(DATASET EXTRACT)
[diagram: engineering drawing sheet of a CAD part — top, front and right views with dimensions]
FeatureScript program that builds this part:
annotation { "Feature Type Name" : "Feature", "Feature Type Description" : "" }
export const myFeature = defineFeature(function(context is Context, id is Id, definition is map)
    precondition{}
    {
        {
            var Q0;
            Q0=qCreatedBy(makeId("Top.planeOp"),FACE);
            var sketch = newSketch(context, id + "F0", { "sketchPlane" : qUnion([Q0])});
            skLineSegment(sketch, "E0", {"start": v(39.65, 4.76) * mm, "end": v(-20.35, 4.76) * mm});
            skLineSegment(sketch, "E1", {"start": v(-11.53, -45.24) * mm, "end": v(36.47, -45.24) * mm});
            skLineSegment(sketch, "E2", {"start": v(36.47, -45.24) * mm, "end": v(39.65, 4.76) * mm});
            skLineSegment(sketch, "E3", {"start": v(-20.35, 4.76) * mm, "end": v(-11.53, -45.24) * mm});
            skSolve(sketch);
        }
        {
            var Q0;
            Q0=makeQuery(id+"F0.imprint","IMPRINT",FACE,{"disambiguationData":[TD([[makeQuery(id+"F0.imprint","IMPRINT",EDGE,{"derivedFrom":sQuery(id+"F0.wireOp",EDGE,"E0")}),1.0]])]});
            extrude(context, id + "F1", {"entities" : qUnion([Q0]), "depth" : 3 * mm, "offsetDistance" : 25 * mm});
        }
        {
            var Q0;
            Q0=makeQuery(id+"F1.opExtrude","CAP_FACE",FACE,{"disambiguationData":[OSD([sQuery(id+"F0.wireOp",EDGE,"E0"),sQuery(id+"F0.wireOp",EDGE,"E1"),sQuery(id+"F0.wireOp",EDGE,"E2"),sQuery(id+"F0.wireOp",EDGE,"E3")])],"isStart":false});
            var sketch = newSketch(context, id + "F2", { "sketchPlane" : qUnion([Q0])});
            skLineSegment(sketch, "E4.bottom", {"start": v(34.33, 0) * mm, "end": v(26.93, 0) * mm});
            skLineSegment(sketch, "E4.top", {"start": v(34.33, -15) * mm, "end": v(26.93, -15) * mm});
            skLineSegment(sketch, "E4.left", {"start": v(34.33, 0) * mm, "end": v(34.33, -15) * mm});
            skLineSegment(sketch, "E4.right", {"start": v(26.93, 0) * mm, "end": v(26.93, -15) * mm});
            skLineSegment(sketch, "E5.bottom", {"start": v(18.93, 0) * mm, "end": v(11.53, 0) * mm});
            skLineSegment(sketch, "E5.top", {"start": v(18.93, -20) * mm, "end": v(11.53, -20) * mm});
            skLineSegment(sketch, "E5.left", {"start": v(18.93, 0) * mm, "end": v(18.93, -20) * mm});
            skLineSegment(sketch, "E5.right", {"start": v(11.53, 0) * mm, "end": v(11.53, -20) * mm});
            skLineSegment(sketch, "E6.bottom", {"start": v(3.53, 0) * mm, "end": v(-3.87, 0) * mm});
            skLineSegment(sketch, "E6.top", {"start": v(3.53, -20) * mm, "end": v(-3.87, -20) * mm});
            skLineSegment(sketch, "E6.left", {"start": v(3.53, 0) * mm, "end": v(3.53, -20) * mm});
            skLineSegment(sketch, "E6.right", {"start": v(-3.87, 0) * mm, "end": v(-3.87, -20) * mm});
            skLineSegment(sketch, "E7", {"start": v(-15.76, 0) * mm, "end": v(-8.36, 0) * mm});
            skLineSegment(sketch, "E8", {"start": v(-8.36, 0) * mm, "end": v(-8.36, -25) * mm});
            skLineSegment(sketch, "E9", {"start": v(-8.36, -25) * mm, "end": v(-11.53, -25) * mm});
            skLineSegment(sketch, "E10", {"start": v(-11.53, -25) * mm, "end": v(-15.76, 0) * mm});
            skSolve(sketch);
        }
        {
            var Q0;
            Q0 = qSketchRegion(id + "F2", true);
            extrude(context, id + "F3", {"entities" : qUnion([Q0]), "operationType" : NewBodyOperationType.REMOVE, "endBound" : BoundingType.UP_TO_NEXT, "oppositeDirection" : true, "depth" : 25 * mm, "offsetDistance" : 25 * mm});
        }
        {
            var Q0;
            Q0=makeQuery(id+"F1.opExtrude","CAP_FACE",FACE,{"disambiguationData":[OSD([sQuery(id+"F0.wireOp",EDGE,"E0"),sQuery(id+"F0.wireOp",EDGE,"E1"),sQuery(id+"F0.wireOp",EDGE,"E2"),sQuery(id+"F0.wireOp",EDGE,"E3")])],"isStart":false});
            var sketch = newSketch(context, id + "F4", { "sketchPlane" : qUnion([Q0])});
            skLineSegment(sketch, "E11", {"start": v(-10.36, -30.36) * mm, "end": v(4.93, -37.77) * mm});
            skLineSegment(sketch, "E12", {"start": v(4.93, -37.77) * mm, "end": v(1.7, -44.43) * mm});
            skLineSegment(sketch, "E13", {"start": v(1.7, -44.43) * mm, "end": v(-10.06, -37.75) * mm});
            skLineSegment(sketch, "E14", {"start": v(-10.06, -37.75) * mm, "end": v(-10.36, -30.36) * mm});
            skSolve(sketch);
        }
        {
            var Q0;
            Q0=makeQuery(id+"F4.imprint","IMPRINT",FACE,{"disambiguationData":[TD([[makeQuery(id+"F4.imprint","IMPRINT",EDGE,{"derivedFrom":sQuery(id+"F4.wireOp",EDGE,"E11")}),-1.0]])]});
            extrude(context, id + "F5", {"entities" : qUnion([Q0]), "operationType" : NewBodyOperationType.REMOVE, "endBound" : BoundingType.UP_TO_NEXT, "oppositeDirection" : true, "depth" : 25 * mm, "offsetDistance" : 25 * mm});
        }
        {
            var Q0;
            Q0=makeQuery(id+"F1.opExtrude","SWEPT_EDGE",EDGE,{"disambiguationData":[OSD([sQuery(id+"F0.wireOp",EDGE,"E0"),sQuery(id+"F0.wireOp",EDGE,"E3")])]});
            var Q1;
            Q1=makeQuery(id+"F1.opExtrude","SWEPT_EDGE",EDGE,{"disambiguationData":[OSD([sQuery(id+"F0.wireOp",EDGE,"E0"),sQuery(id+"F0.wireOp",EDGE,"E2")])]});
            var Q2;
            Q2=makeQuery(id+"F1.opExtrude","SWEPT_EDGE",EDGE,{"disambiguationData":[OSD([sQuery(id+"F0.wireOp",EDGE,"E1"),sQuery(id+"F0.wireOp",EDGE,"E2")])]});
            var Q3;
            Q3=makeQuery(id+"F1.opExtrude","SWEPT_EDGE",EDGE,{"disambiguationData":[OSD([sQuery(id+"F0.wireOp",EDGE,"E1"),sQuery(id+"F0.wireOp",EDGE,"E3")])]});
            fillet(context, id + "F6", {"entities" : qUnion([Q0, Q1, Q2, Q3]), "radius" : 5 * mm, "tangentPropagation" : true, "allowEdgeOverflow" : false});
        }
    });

(YOUR OBJECTIVE) State how many lines of the listing contain the string "imprint", counting case-sensitive matches only. Reply with the number alone.

(COMPLETE RESPONSE) 2